Quote each of the lines below word for word, leaving out the pictures.
------ Source records ------
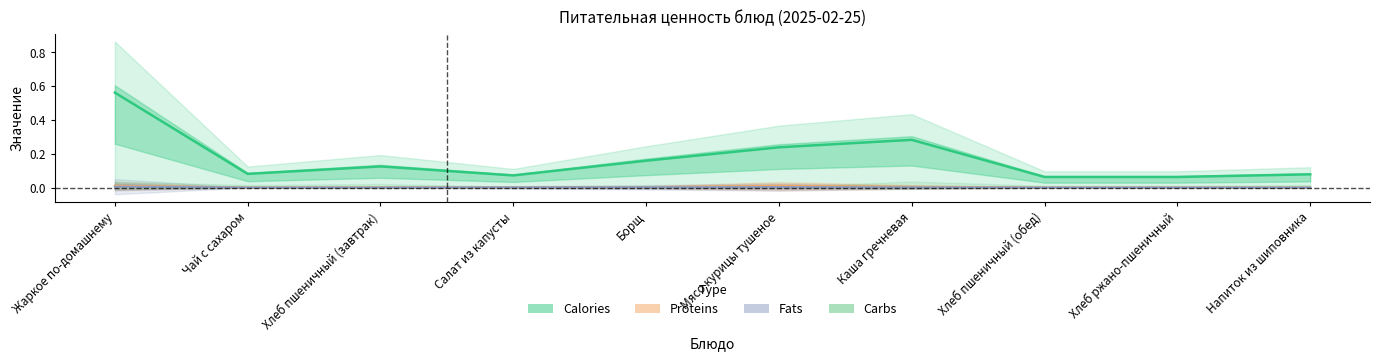

The value of Fats at Хлеб ржано-пшеничный is 0.0. True or false?

True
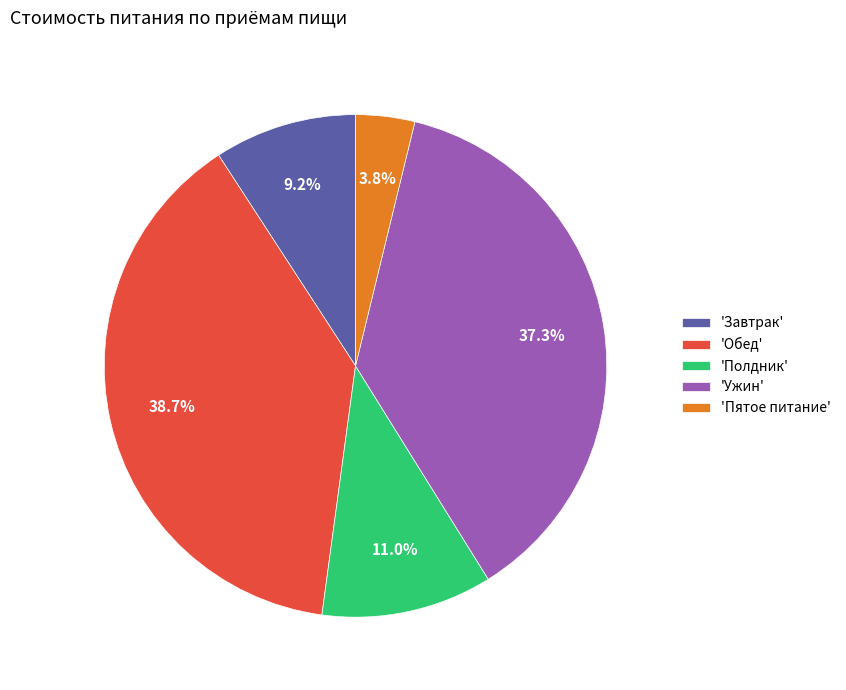

Count the number of slices in the pie.

5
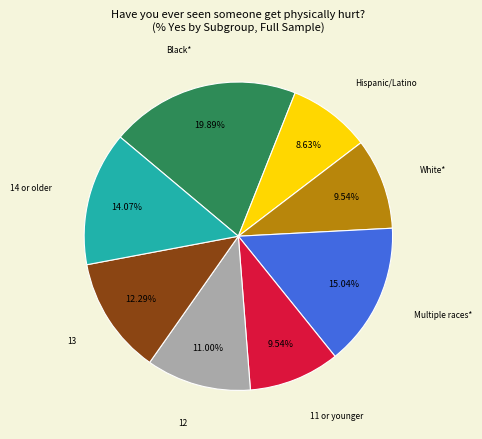

Approximately how many times larger is the value at Hispanic/Latino compared to 14 or older?

0.6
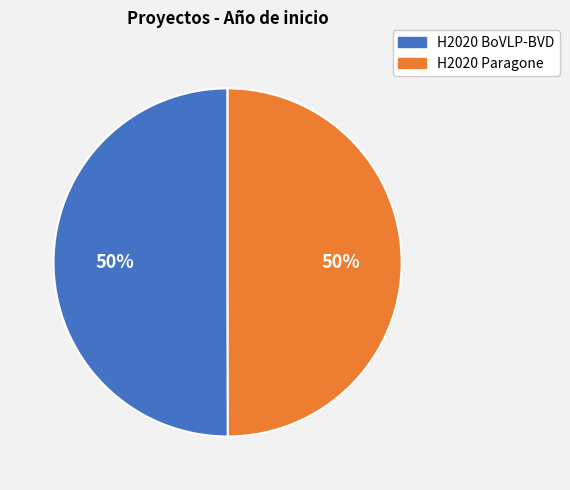

Approximately how many times larger is the value at H2020 Paragone compared to H2020 BoVLP-BVD?

1.0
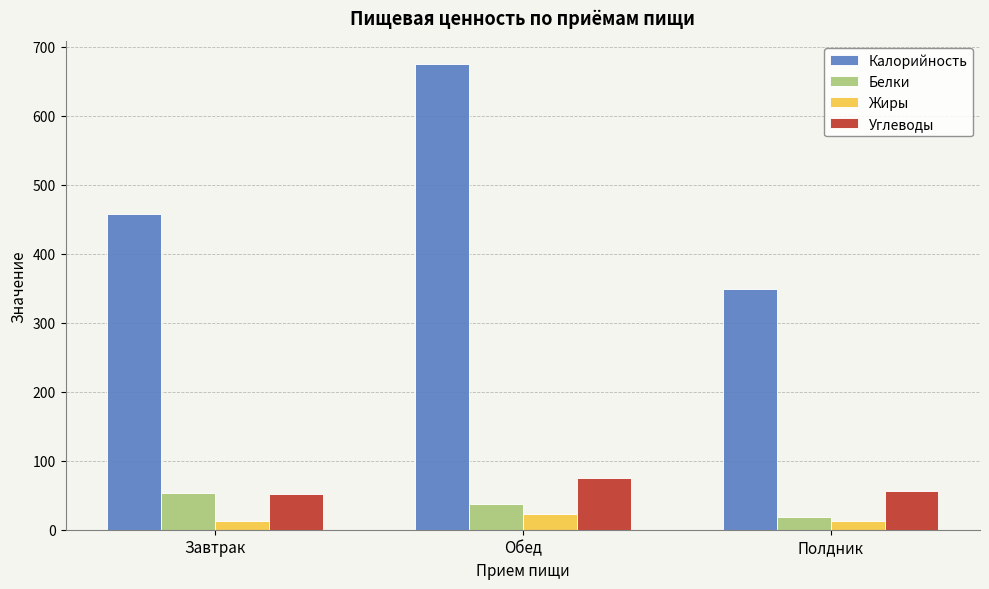

Which category has the highest value in the Жиры series?

Обед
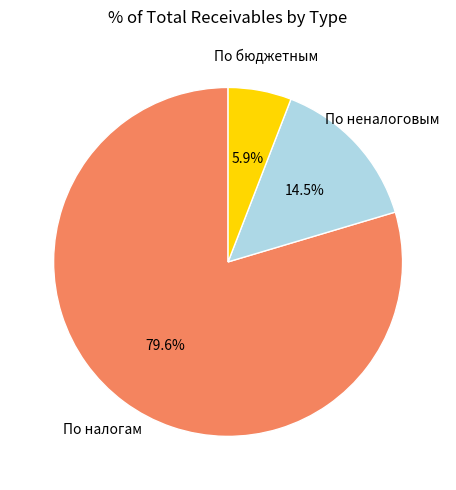

What is the ratio of the value at По неналоговым to the value at По бюджетным?

2.5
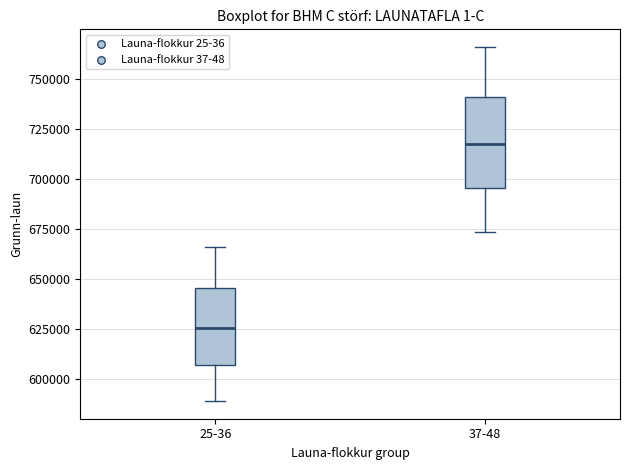

Which box has the lowest median line?

25-36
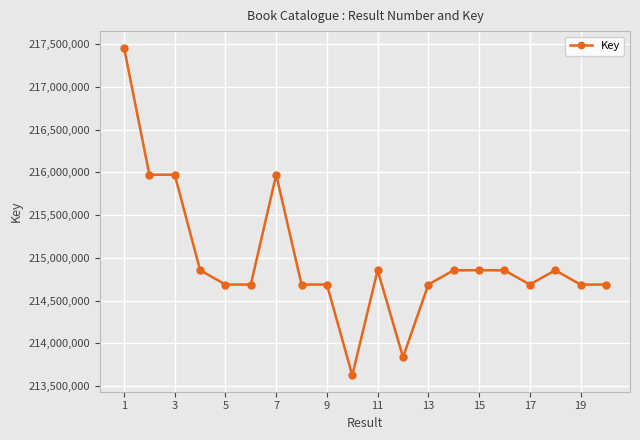

What is the maximum value shown in the chart?

217459149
------
* [Written solution]:
The value of Fats at Хлеб ржано-пшеничный is 0.0. True or false?

True

Count the number of slices in the pie.

5

Approximately how many times larger is the value at Hispanic/Latino compared to 14 or older?

0.6

Approximately how many times larger is the value at H2020 Paragone compared to H2020 BoVLP-BVD?

1.0

Which category has the highest value in the Жиры series?

Обед

What is the ratio of the value at По неналоговым to the value at По бюджетным?

2.5

Which box has the lowest median line?

25-36

What is the maximum value shown in the chart?

217459149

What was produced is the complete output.